Collected data:

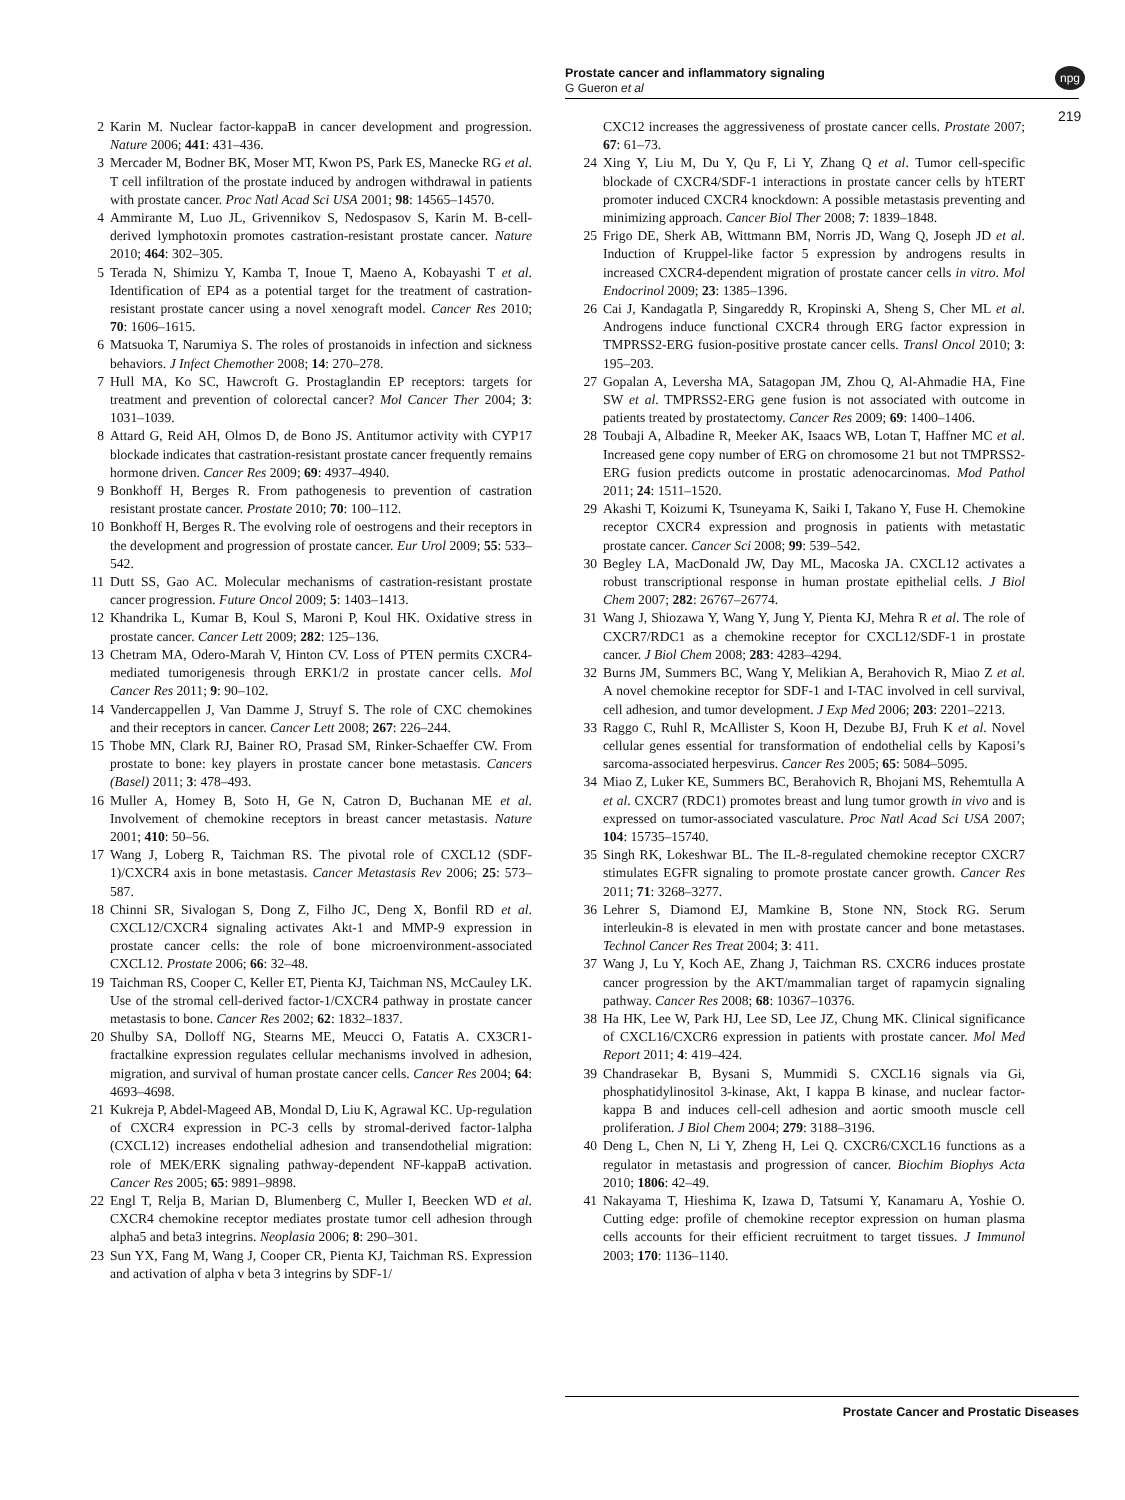Prostate cancer and inflammatory signaling
G Gueron et al
npg
219
2 Karin M. Nuclear factor-kappaB in cancer development and progression. Nature 2006; 441: 431–436.
3 Mercader M, Bodner BK, Moser MT, Kwon PS, Park ES, Manecke RG et al. T cell infiltration of the prostate induced by androgen withdrawal in patients with prostate cancer. Proc Natl Acad Sci USA 2001; 98: 14565–14570.
4 Ammirante M, Luo JL, Grivennikov S, Nedospasov S, Karin M. B-cell-derived lymphotoxin promotes castration-resistant prostate cancer. Nature 2010; 464: 302–305.
5 Terada N, Shimizu Y, Kamba T, Inoue T, Maeno A, Kobayashi T et al. Identification of EP4 as a potential target for the treatment of castration-resistant prostate cancer using a novel xenograft model. Cancer Res 2010; 70: 1606–1615.
6 Matsuoka T, Narumiya S. The roles of prostanoids in infection and sickness behaviors. J Infect Chemother 2008; 14: 270–278.
7 Hull MA, Ko SC, Hawcroft G. Prostaglandin EP receptors: targets for treatment and prevention of colorectal cancer? Mol Cancer Ther 2004; 3: 1031–1039.
8 Attard G, Reid AH, Olmos D, de Bono JS. Antitumor activity with CYP17 blockade indicates that castration-resistant prostate cancer frequently remains hormone driven. Cancer Res 2009; 69: 4937–4940.
9 Bonkhoff H, Berges R. From pathogenesis to prevention of castration resistant prostate cancer. Prostate 2010; 70: 100–112.
10 Bonkhoff H, Berges R. The evolving role of oestrogens and their receptors in the development and progression of prostate cancer. Eur Urol 2009; 55: 533–542.
11 Dutt SS, Gao AC. Molecular mechanisms of castration-resistant prostate cancer progression. Future Oncol 2009; 5: 1403–1413.
12 Khandrika L, Kumar B, Koul S, Maroni P, Koul HK. Oxidative stress in prostate cancer. Cancer Lett 2009; 282: 125–136.
13 Chetram MA, Odero-Marah V, Hinton CV. Loss of PTEN permits CXCR4-mediated tumorigenesis through ERK1/2 in prostate cancer cells. Mol Cancer Res 2011; 9: 90–102.
14 Vandercappellen J, Van Damme J, Struyf S. The role of CXC chemokines and their receptors in cancer. Cancer Lett 2008; 267: 226–244.
15 Thobe MN, Clark RJ, Bainer RO, Prasad SM, Rinker-Schaeffer CW. From prostate to bone: key players in prostate cancer bone metastasis. Cancers (Basel) 2011; 3: 478–493.
16 Muller A, Homey B, Soto H, Ge N, Catron D, Buchanan ME et al. Involvement of chemokine receptors in breast cancer metastasis. Nature 2001; 410: 50–56.
17 Wang J, Loberg R, Taichman RS. The pivotal role of CXCL12 (SDF-1)/CXCR4 axis in bone metastasis. Cancer Metastasis Rev 2006; 25: 573–587.
18 Chinni SR, Sivalogan S, Dong Z, Filho JC, Deng X, Bonfil RD et al. CXCL12/CXCR4 signaling activates Akt-1 and MMP-9 expression in prostate cancer cells: the role of bone microenvironment-associated CXCL12. Prostate 2006; 66: 32–48.
19 Taichman RS, Cooper C, Keller ET, Pienta KJ, Taichman NS, McCauley LK. Use of the stromal cell-derived factor-1/CXCR4 pathway in prostate cancer metastasis to bone. Cancer Res 2002; 62: 1832–1837.
20 Shulby SA, Dolloff NG, Stearns ME, Meucci O, Fatatis A. CX3CR1-fractalkine expression regulates cellular mechanisms involved in adhesion, migration, and survival of human prostate cancer cells. Cancer Res 2004; 64: 4693–4698.
21 Kukreja P, Abdel-Mageed AB, Mondal D, Liu K, Agrawal KC. Up-regulation of CXCR4 expression in PC-3 cells by stromal-derived factor-1alpha (CXCL12) increases endothelial adhesion and transendothelial migration: role of MEK/ERK signaling pathway-dependent NF-kappaB activation. Cancer Res 2005; 65: 9891–9898.
22 Engl T, Relja B, Marian D, Blumenberg C, Muller I, Beecken WD et al. CXCR4 chemokine receptor mediates prostate tumor cell adhesion through alpha5 and beta3 integrins. Neoplasia 2006; 8: 290–301.
23 Sun YX, Fang M, Wang J, Cooper CR, Pienta KJ, Taichman RS. Expression and activation of alpha v beta 3 integrins by SDF-1/
CXC12 increases the aggressiveness of prostate cancer cells. Prostate 2007; 67: 61–73.
24 Xing Y, Liu M, Du Y, Qu F, Li Y, Zhang Q et al. Tumor cell-specific blockade of CXCR4/SDF-1 interactions in prostate cancer cells by hTERT promoter induced CXCR4 knockdown: A possible metastasis preventing and minimizing approach. Cancer Biol Ther 2008; 7: 1839–1848.
25 Frigo DE, Sherk AB, Wittmann BM, Norris JD, Wang Q, Joseph JD et al. Induction of Kruppel-like factor 5 expression by androgens results in increased CXCR4-dependent migration of prostate cancer cells in vitro. Mol Endocrinol 2009; 23: 1385–1396.
26 Cai J, Kandagatla P, Singareddy R, Kropinski A, Sheng S, Cher ML et al. Androgens induce functional CXCR4 through ERG factor expression in TMPRSS2-ERG fusion-positive prostate cancer cells. Transl Oncol 2010; 3: 195–203.
27 Gopalan A, Leversha MA, Satagopan JM, Zhou Q, Al-Ahmadie HA, Fine SW et al. TMPRSS2-ERG gene fusion is not associated with outcome in patients treated by prostatectomy. Cancer Res 2009; 69: 1400–1406.
28 Toubaji A, Albadine R, Meeker AK, Isaacs WB, Lotan T, Haffner MC et al. Increased gene copy number of ERG on chromosome 21 but not TMPRSS2-ERG fusion predicts outcome in prostatic adenocarcinomas. Mod Pathol 2011; 24: 1511–1520.
29 Akashi T, Koizumi K, Tsuneyama K, Saiki I, Takano Y, Fuse H. Chemokine receptor CXCR4 expression and prognosis in patients with metastatic prostate cancer. Cancer Sci 2008; 99: 539–542.
30 Begley LA, MacDonald JW, Day ML, Macoska JA. CXCL12 activates a robust transcriptional response in human prostate epithelial cells. J Biol Chem 2007; 282: 26767–26774.
31 Wang J, Shiozawa Y, Wang Y, Jung Y, Pienta KJ, Mehra R et al. The role of CXCR7/RDC1 as a chemokine receptor for CXCL12/SDF-1 in prostate cancer. J Biol Chem 2008; 283: 4283–4294.
32 Burns JM, Summers BC, Wang Y, Melikian A, Berahovich R, Miao Z et al. A novel chemokine receptor for SDF-1 and I-TAC involved in cell survival, cell adhesion, and tumor development. J Exp Med 2006; 203: 2201–2213.
33 Raggo C, Ruhl R, McAllister S, Koon H, Dezube BJ, Fruh K et al. Novel cellular genes essential for transformation of endothelial cells by Kaposi’s sarcoma-associated herpesvirus. Cancer Res 2005; 65: 5084–5095.
34 Miao Z, Luker KE, Summers BC, Berahovich R, Bhojani MS, Rehemtulla A et al. CXCR7 (RDC1) promotes breast and lung tumor growth in vivo and is expressed on tumor-associated vasculature. Proc Natl Acad Sci USA 2007; 104: 15735–15740.
35 Singh RK, Lokeshwar BL. The IL-8-regulated chemokine receptor CXCR7 stimulates EGFR signaling to promote prostate cancer growth. Cancer Res 2011; 71: 3268–3277.
36 Lehrer S, Diamond EJ, Mamkine B, Stone NN, Stock RG. Serum interleukin-8 is elevated in men with prostate cancer and bone metastases. Technol Cancer Res Treat 2004; 3: 411.
37 Wang J, Lu Y, Koch AE, Zhang J, Taichman RS. CXCR6 induces prostate cancer progression by the AKT/mammalian target of rapamycin signaling pathway. Cancer Res 2008; 68: 10367–10376.
38 Ha HK, Lee W, Park HJ, Lee SD, Lee JZ, Chung MK. Clinical significance of CXCL16/CXCR6 expression in patients with prostate cancer. Mol Med Report 2011; 4: 419–424.
39 Chandrasekar B, Bysani S, Mummidi S. CXCL16 signals via Gi, phosphatidylinositol 3-kinase, Akt, I kappa B kinase, and nuclear factor-kappa B and induces cell-cell adhesion and aortic smooth muscle cell proliferation. J Biol Chem 2004; 279: 3188–3196.
40 Deng L, Chen N, Li Y, Zheng H, Lei Q. CXCR6/CXCL16 functions as a regulator in metastasis and progression of cancer. Biochim Biophys Acta 2010; 1806: 42–49.
41 Nakayama T, Hieshima K, Izawa D, Tatsumi Y, Kanamaru A, Yoshie O. Cutting edge: profile of chemokine receptor expression on human plasma cells accounts for their efficient recruitment to target tissues. J Immunol 2003; 170: 1136–1140.
Prostate Cancer and Prostatic Diseases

Exercise details: Repeat the records above exactly, from the first line through the line containing "13 Chetram MA, Odero-Marah", and leave out the pictures.

Expected output:
Prostate cancer and inflammatory signaling
G Gueron et al
npg
219
2 Karin M. Nuclear factor-kappaB in cancer development and progression. Nature 2006; 441: 431–436.
3 Mercader M, Bodner BK, Moser MT, Kwon PS, Park ES, Manecke RG et al. T cell infiltration of the prostate induced by androgen withdrawal in patients with prostate cancer. Proc Natl Acad Sci USA 2001; 98: 14565–14570.
4 Ammirante M, Luo JL, Grivennikov S, Nedospasov S, Karin M. B-cell-derived lymphotoxin promotes castration-resistant prostate cancer. Nature 2010; 464: 302–305.
5 Terada N, Shimizu Y, Kamba T, Inoue T, Maeno A, Kobayashi T et al. Identification of EP4 as a potential target for the treatment of castration-resistant prostate cancer using a novel xenograft model. Cancer Res 2010; 70: 1606–1615.
6 Matsuoka T, Narumiya S. The roles of prostanoids in infection and sickness behaviors. J Infect Chemother 2008; 14: 270–278.
7 Hull MA, Ko SC, Hawcroft G. Prostaglandin EP receptors: targets for treatment and prevention of colorectal cancer? Mol Cancer Ther 2004; 3: 1031–1039.
8 Attard G, Reid AH, Olmos D, de Bono JS. Antitumor activity with CYP17 blockade indicates that castration-resistant prostate cancer frequently remains hormone driven. Cancer Res 2009; 69: 4937–4940.
9 Bonkhoff H, Berges R. From pathogenesis to prevention of castration resistant prostate cancer. Prostate 2010; 70: 100–112.
10 Bonkhoff H, Berges R. The evolving role of oestrogens and their receptors in the development and progression of prostate cancer. Eur Urol 2009; 55: 533–542.
11 Dutt SS, Gao AC. Molecular mechanisms of castration-resistant prostate cancer progression. Future Oncol 2009; 5: 1403–1413.
12 Khandrika L, Kumar B, Koul S, Maroni P, Koul HK. Oxidative stress in prostate cancer. Cancer Lett 2009; 282: 125–136.
13 Chetram MA, Odero-Marah V, Hinton CV. Loss of PTEN permits CXCR4-mediated tumorigenesis through ERK1/2 in prostate cancer cells. Mol Cancer Res 2011; 9: 90–102.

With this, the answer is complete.